Top U.S. chief executives lamented on Monday a lack of interest from investors in their efforts to do social good and suggested the creation of a social responsibility index of companies that would help educate shareholders on the value of philanthropy.
With global economic uncertainty tightening government purse strings, about 70 chief executives who met in New York for a Committee Encouraging Corporate Philanthropy conference said business leaders had to step up to help tackle the world’s woes.
Corporate philanthropy is no longer just writing a check for charity – more executives are making efforts to do social good part a profitable part of their core business.
But business leaders said it was consumers and employees demanding companies do their bit for society, not investors.
“Investors are really not driving this at all. The reality is that when you look at various companies doing earnings calls and the like, you’re not getting questions around these kinds of topics,” PriceWaterhouseCoopers Chairman Bob Moritz said in an interview after the conference.
“There is an effort needed to educate them both in terms what we’re doing but also why we’re doing it,” Moritz said of investors’ lack of interest in corporate social responsibility. “This will not be revolutionary, it will be evolutionary.”
Corporations made up 5 percent – or $15 billion – of U.S. giving in 2010, while individuals accounted for 73 percent, giving $211 billion, according to a Giving USA Foundation report researched by The Center on Philanthropy at Indiana University.
Opinions at the conference were split over whether shareholders wanted more transparency on community engagement initiatives. Forty-eight percent said there was greater demand than five years ago, while 52 percent said it was unchanged, found a poll by the Committee Encouraging Corporate Philanthropy.

→ DATA LISTING:
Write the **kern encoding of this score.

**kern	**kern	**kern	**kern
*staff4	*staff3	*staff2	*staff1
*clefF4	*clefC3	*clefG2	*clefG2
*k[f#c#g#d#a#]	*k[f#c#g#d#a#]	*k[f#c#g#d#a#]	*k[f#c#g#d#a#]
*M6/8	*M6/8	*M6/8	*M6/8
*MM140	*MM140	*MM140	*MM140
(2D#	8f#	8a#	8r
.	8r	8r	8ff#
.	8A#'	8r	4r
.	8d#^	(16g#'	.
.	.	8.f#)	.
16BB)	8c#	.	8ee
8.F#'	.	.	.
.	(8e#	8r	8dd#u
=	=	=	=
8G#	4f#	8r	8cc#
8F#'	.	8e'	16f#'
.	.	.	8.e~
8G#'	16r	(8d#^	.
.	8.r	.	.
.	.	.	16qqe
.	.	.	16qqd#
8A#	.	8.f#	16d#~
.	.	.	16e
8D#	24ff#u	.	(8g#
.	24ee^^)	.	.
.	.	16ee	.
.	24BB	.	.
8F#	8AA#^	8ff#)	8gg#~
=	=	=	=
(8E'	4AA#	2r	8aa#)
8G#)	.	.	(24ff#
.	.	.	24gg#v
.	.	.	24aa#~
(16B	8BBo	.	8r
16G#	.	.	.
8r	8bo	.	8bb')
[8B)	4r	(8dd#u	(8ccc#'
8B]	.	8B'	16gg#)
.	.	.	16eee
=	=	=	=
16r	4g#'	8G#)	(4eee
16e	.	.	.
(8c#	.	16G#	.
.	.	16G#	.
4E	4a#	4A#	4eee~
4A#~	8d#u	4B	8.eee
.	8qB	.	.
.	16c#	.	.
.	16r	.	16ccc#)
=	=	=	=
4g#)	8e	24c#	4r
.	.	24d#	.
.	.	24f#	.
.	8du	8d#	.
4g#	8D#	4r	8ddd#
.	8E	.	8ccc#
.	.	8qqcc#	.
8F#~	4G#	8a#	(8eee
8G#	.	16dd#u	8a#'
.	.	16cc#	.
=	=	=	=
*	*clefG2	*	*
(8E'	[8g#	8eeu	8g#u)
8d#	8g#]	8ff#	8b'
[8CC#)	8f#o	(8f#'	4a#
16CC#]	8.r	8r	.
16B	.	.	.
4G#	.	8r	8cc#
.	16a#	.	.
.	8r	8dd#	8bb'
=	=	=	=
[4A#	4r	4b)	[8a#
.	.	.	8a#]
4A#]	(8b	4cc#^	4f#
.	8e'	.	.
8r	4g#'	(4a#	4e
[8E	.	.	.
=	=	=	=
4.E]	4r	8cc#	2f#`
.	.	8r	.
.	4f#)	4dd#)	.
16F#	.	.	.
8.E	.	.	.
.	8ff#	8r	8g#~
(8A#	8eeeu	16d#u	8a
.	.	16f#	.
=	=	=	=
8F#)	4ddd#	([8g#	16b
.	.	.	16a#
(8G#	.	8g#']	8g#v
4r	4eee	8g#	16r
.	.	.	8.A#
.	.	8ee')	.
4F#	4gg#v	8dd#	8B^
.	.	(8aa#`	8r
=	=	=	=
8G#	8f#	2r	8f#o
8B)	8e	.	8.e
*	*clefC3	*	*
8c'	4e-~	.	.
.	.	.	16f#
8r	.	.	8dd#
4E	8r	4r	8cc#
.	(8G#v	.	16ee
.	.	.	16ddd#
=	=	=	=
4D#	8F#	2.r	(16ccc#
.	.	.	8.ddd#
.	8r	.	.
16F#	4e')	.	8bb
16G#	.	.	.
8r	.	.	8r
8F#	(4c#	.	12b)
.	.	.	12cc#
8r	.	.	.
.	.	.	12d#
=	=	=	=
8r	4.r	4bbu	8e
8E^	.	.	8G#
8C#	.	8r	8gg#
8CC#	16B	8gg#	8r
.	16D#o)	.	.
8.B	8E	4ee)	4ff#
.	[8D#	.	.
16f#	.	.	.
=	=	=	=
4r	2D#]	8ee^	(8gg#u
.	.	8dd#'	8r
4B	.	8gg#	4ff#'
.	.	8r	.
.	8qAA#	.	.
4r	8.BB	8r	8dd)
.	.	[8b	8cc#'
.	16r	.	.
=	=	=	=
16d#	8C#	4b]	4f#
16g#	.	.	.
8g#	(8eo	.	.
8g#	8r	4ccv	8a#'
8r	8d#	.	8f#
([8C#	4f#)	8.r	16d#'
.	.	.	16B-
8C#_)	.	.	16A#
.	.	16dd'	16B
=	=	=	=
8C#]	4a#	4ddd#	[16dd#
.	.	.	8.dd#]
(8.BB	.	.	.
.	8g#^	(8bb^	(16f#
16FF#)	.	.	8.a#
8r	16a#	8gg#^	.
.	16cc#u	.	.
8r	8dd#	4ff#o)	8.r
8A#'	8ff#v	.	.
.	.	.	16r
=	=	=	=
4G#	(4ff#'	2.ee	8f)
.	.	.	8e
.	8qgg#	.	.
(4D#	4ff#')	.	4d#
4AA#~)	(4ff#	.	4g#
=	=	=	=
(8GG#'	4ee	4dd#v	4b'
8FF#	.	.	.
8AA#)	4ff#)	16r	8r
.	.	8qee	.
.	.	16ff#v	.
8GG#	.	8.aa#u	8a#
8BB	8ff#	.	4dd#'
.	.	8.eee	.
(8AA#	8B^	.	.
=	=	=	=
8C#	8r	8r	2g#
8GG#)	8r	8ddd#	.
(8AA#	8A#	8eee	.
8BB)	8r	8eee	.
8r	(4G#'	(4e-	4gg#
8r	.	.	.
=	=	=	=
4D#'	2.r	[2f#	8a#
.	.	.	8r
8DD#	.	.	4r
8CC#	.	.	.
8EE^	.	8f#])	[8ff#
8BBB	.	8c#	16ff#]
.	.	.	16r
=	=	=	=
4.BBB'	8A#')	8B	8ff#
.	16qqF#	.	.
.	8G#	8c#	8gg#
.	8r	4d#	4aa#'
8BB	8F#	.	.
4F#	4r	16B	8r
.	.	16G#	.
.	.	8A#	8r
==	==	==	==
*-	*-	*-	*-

→ EXPLORE THE MATERIAL:
- a) In the article on corporate philanthropy, why did the chief executives at the New York conference say business leaders had to step up to help tackle the world's woes?
- b) Continue the article on corporate philanthropy from where it ends.

→ SOLVED TASKS:
- a) They said this because global economic uncertainty was tightening government purse strings.

- b)
But when it comes to short-term investors, Western Union Co Chief Executive Hikmet Ersek said they do not care and that a global sustainability index – similar to indexes already in place in South Africa and Brazil – could help educate them.
“Long term it will definitely force the short-term investors to think differently,” he said. “You have to give back to make more money … That has to be in shareholders’ understanding.”
“The biggest issue will be defining what the metrics are (for such an index). I think you need industry metrics because you can’t compare a medical company with a financial service company,” Ersek said.
Moritz said the chief executives meeting on Monday, which was International Corporate Philanthropy Day, had agreed that some level of reporting standards needed to be developed for areas of corporate philanthropy.
Shelly Lazarus, chairman of Ogilvy & Mather, said that with corporate philanthropy becoming part of the core business of many companies, measuring the value through an index could be tricky.
“You got to have some belief that if you do the right thing people will want to get involved and it does drive revenue,” she said. “But I’m not sure it will ever work in a way where you can say ‘we spent X on saving the Arctic and we got a Y response.'”
“The more sophisticated and clever and imaginative you become I think the harder the measurement becomes,” she said.